According to the text on Lesotho's textile industry, how many of the kingdom's 38 textile producers are Taiwanese?
═════ Text shown ═════
The country's biggest private sector employer by far is the textiles industry. The kingdom hosts 38 textile producers, including 21 Taiwanese and two Chinese. It has been stimulated by the African Growth and Opportunities Act (AGOA), a U.S. trade agreement that allows African countries to export goods to the U.S. tariff-free.

In the Lesotho Precious Garments factory, a Chinese supervisor uses Sotho to urge women packing navy blue "Greg Norman" polo shirts to speed up, after switching from his native language when speaking to a colleague through a walkie-talkie. Chien Fu-Chin, the Taiwanese general manager, says the factory employs 140 Chinese among its 4,000-strong work force.

Yet, in spite of Lesotho hosting the textile industry for more than a decade, there are no Basotho factory owners in the sector. And with concerns that AGOA might not be renewed after 2015 as African-based textile producers face heated competition from Asian producers such as Vietnam and Bangladesh, questions remain about the long-term sustainability of the industry in the kingdom.

Thus the government is looking to China in the hope of luring new investment in manufacturing. "It's more a reflection of the aggressiveness of Chinese business into this part of the world and the withdrawal of European companies," says Joshua Setipa, chief executive of the Lesotho National Development Corporation.
═════ Source information ═════
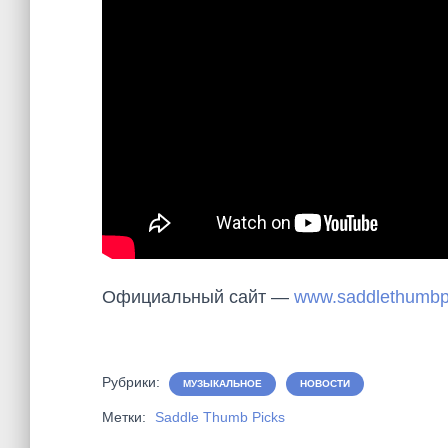
Официальный сайт —
www.saddlethumbp
Рубрики:
МУЗЫКАЛЬНОЕ
НОВОСТИ
Метки:
Saddle Thumb Picks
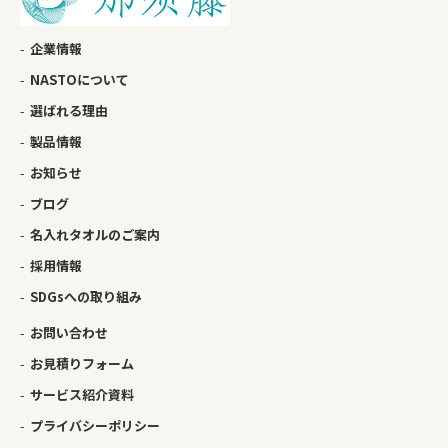
企業情報
NASTOについて
選ばれる理由
製品情報
お知らせ
ブログ
名入れタオルのご案内
採用情報
SDGsへの取り組み
お問い合わせ
お見積りフォーム
サービス紹介資料
プライバシーポリシー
═════
— Written answer —
21